Nicolás Maduro non demorde nel suo tentativo di censurare i social network, ultimo bastione della libertà di stampa e di espressione in Venezuela.

Il ministro della Comunicazione e Informazione, Freddy Ñáñez, ha detto che presenterà al Parlamento un progetto di legge per controllare le piattaforme digitali. L’idea è creare una normativa legale per limitare i contenuti che sono condivisi in maniera digitale. Questo nuovo regolamento sarebbe incluso nella polemica Legge di Responsabilità di Radio e Televisione, con cui il regime venezuelano ha chiuso e rimosso le concessioni satellitari a molte emittenti di tv e di radio.
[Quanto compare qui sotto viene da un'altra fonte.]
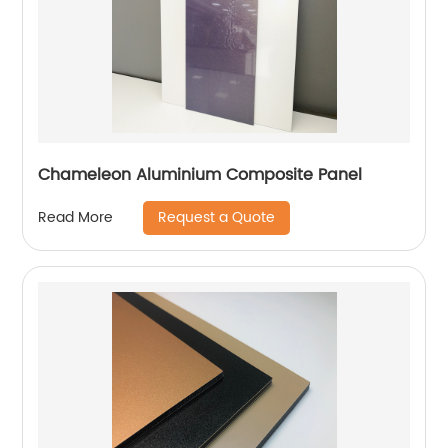
Chameleon Aluminium Composite Panel
Request a Quote
Read More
La Cnn spiega che la proposta arriva dopo la morte per Covid-19 del presentatore Dave Capella. La scomparsa è stata molto commentata sui social perché mentre il giornalista era ricoverato, la famiglia ha organizzato una raccolta fondi per pagare le cure. Due comici venezuelani, Jean Mary Curro e Alex Goncalves, hanno messo in discussione lo stato di salute di Capella durante una trasmissione sui social chiamata “Nos reiremos de esto” (Rideremo di questo). Dopo la morte di Capella i due comici si sono scusati pubblicamente, ma il Procuratore generale del Venezuela, Tarek William Saab, ha annunciato l’apertura di un’indagine penale per “incitazione all’odio” e l’ordine di cattura contro Curro e Goncalves.

Poche ore dopo, la scrittrice venezuelana, Milagros Mata Gil è stata arrestata insieme al marito, il poeta Juan Manuel Muñoz – entrambi ultra settantenni -. L’accusa è la stessa, incitazione all’odio, tramite un post pubblicato su Facebook in cui la scrittrice criticava al governo per la gestione della crisi sanitaria del Covid-19. Mata Gil e Muñoz sono stati rilasciati dopo 24 ore ma con libertà condizionata.

Carlos Correa, direttore dell’ong Espacio Público, ha detto alla Cnn che sono aumentati i casi di repressione e censura con la scusa della Legge contro l’odio.